Installation and examples

Install rfunc first

pip install -U rfunc

Start rfunc server (default host is 0.0.0.0 and port 8888)

python -mrfunc.server

Configure rfunc client from function execution side of your project:

from rfunc.client import RFunc
from rfunc.client.tcp import RFuncTCPClient


remote_function = RFunc(
    client=RFuncTCPClient("127.0.0.1", 8888),
)

remote_function is a decorator which can be applied to any type of your remote function:

import requests


@remote_function(
    requirements=("requests", ), # Optional list of requirements to be installed on the remote server.
    timeout=100, # Optional timeout in seconds, if the function execution exceeds this timeout, then the process on the remote server will be stopped and the connection will be terminated.
)
def fetch_http_page(host: str):
    return requests.get(host)

result = fetch_http_page("https://google.com")
print(result.status_code) # => 200

Using within asyncio

rfunc can be useful in single-threaded asyncio applications (such as FastAPI), it allows you to move a blocking or CPU-intensive function to a process on a remote server.

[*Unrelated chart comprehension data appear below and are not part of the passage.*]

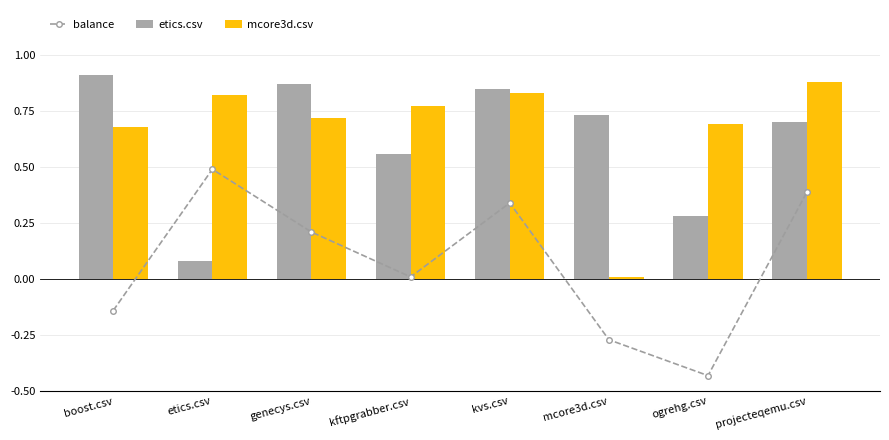

Which series has the largest total across all categories?

mcore3d.csv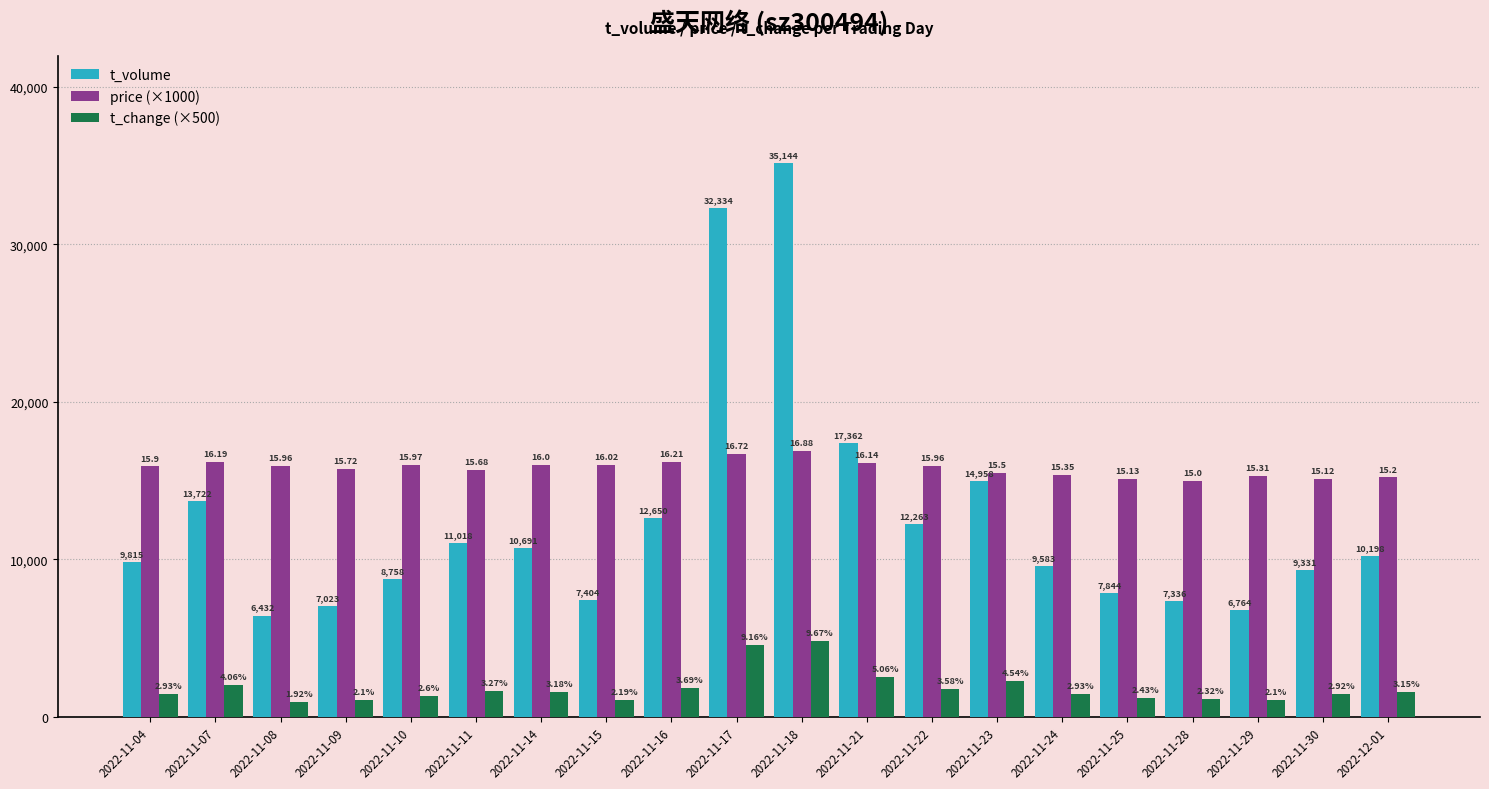

What is the label of the 5th bar from the right?

2022-11-25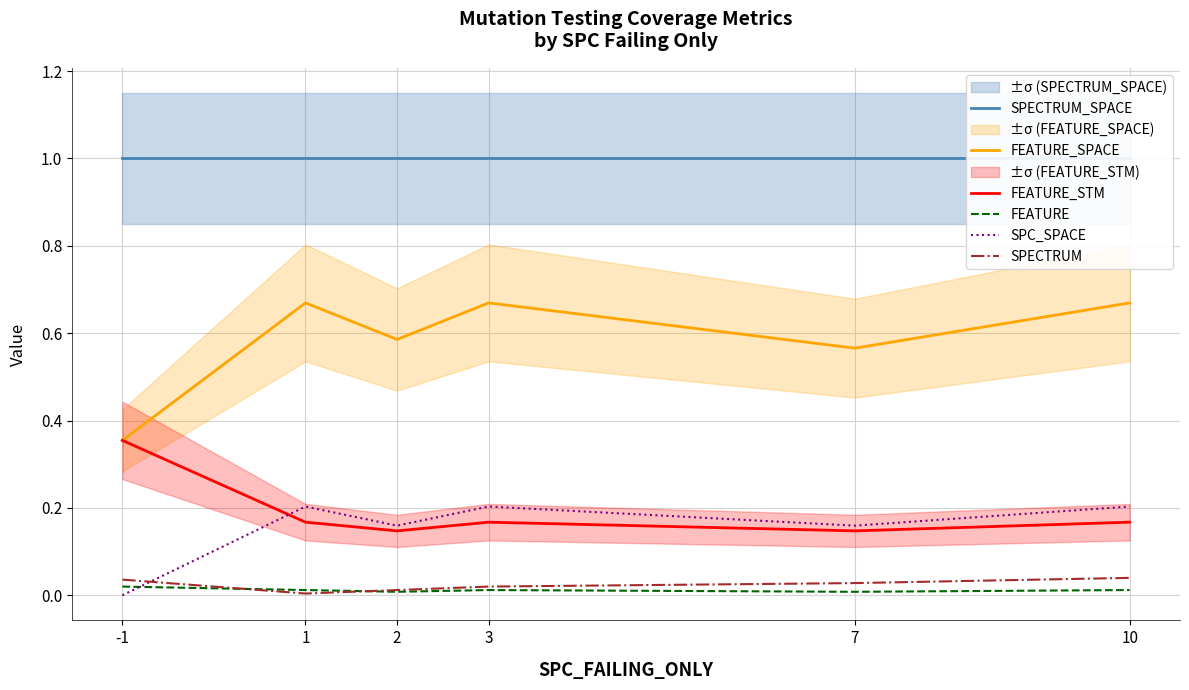

What is the total value across all series at 3?

2.1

For example, the following code will not block the current thread:

import asyncio


@remote_function()
async def counter():
    counter = 0
    while True:
        counter += 1
        if counter >= 10_000_000:
            return counter


async def another_async_func():
    while True:
        await asyncio.sleep(3)
        print("HELLO")


async def main():
    await asyncio.gather(*[counter(), another_async_func()])


if __name__ == "__main__":
    asyncio.run(main())

About

rfunc is a lightweight client-server application that enables running Python functions remotely as if they were executed in the local interpreter.